Assembly Bill 2768 (2008)

Bill author: Assembly Member Lloyd Levine (D-40)

SUMMARY
This bill deletes a requirement that ratepayers who install solar energy systems be on a time-variant pricing tariff. The original law establishes the California Solar Initiative (CSI), a $3.3 billion program to subsidize the installation of solar energy systems on homes and buildings. Requires every solar customer obtaining the CSI subsidy to be on time-variant electricity rates once each of the three largest Investor Owned Utilities (IOU) has completed their next general rate case and has developed a time-variant tariff that creates the maximum incentive for ratepayers to install solar energy system so that the solar energy system maximizes production at times of peak demand.

WHY IT MATTERS
Residential and small commercial customers typically take electric service using what are known as flat rates, which do not vary based on when the electricity is consumed.
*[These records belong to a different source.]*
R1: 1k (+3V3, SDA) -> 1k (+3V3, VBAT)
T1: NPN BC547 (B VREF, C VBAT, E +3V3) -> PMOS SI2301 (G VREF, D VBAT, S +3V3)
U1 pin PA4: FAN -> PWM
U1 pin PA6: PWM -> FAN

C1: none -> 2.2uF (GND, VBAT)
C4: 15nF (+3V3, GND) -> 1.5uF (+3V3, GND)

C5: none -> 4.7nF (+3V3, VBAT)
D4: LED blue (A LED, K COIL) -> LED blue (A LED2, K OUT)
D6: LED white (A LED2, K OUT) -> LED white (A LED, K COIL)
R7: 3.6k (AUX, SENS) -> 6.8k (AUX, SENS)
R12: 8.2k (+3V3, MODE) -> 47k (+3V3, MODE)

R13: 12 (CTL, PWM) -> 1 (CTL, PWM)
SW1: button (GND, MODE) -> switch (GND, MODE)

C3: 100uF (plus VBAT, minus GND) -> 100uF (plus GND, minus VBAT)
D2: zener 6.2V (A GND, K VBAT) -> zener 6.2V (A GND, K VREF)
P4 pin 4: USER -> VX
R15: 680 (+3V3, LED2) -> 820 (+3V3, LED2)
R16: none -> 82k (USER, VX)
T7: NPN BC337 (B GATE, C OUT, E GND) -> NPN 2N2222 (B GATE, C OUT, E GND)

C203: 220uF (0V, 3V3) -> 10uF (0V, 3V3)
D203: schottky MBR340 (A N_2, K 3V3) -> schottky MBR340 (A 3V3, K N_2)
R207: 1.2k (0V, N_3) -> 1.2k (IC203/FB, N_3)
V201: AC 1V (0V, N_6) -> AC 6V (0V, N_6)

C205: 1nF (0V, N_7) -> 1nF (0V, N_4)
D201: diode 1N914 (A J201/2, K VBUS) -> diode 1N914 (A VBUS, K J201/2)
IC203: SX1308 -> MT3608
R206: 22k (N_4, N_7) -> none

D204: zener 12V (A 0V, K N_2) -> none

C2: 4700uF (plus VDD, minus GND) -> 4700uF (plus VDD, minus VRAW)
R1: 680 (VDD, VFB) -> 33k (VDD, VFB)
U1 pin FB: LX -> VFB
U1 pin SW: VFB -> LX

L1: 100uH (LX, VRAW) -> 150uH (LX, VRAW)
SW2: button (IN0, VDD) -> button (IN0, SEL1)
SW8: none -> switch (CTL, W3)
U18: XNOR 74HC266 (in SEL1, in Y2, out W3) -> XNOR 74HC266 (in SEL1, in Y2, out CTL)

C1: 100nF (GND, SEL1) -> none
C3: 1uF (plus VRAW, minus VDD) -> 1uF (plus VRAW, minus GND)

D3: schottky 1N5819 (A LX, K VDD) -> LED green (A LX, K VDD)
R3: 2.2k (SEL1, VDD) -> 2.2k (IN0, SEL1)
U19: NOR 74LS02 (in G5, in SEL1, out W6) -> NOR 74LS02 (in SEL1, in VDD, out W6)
Under time of use (TOU) rates, electricity rates are higher during the hottest part of the day when electricity is most expensive to generate, and are significantly lower during other times. These rate structures reward customers for shifting electricity usage to times of the day when electricity is not in high demand. The requirement that solar customers take TOU rates was intended to encourage the installation of solar energy systems in a manner that maximizes electricity production during periods of peak usage. The original goal of the mandatory TOU rates is now met through the use of a PUC rebate calculator.

THE GOALS OF AB 2768 INCLUDE:
• Eliminating an unnecessary requirement from the CSI that all solar customers be on time-variant electric or TOU rates.
• Making it easier for installers to sell new solar energy systems by eliminating TOU rates.